▶ [EXERCISE GOAL] Please quote the data below word for word, leaving out the pictures.
━━━ DATA UNDER STUDY ━━━
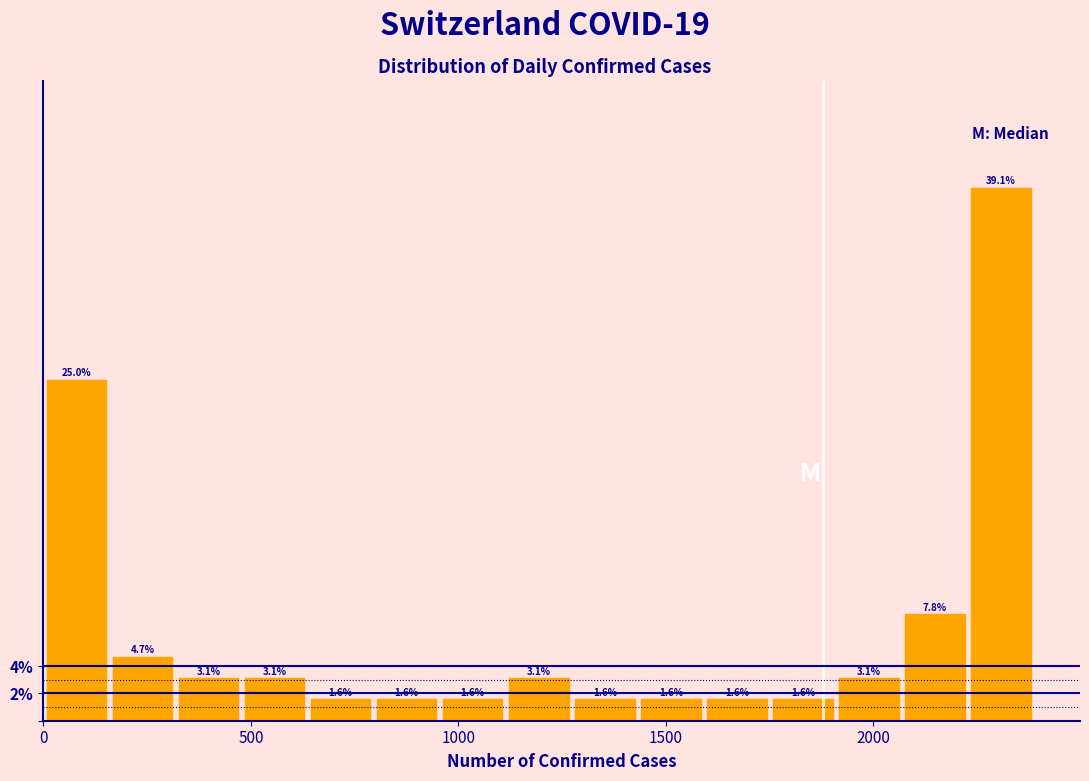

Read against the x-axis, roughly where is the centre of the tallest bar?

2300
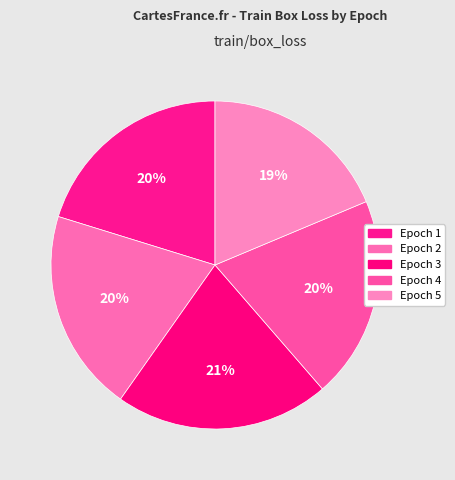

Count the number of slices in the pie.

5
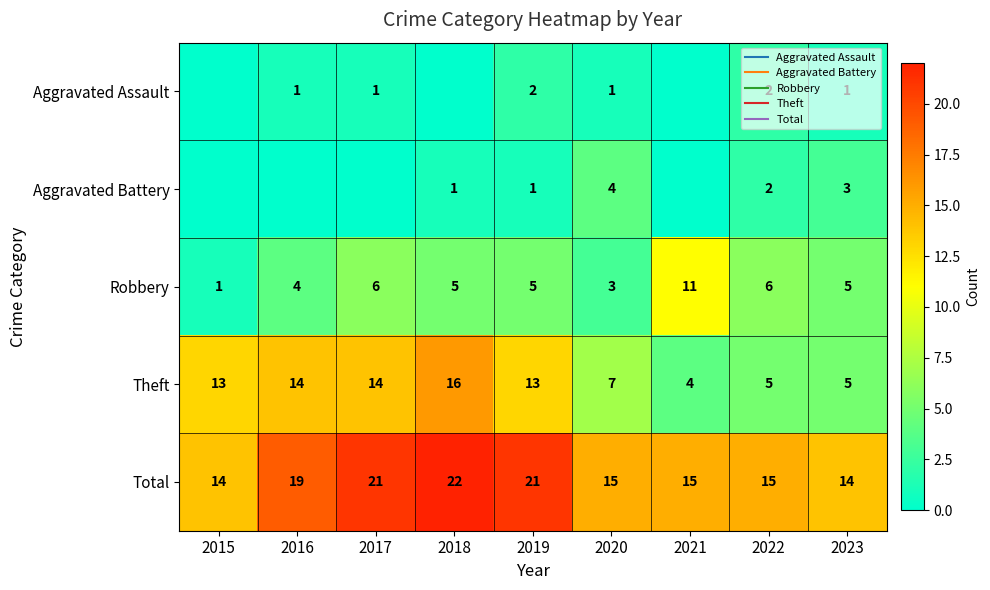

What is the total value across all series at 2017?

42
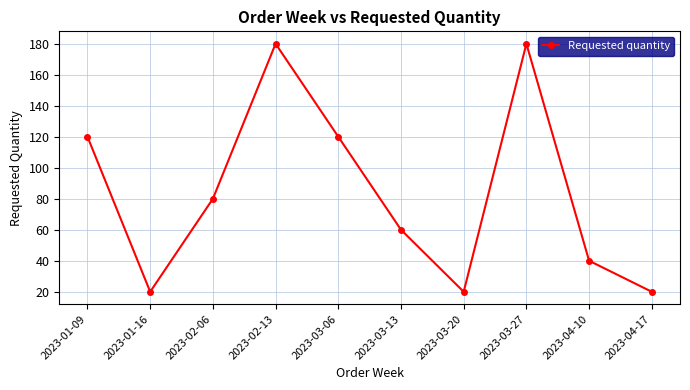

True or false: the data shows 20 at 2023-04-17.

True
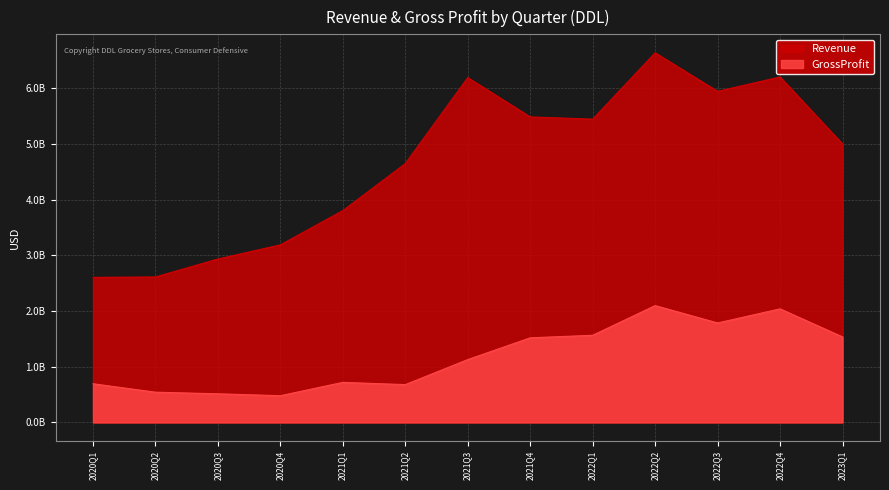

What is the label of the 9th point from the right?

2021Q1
━━━
▶ [WRITTEN SOLUTION]
Read against the x-axis, roughly where is the centre of the tallest bar?

2300

Count the number of slices in the pie.

5

What is the total value across all series at 2017?

42

True or false: the data shows 20 at 2023-04-17.

True

What is the label of the 9th point from the right?

2021Q1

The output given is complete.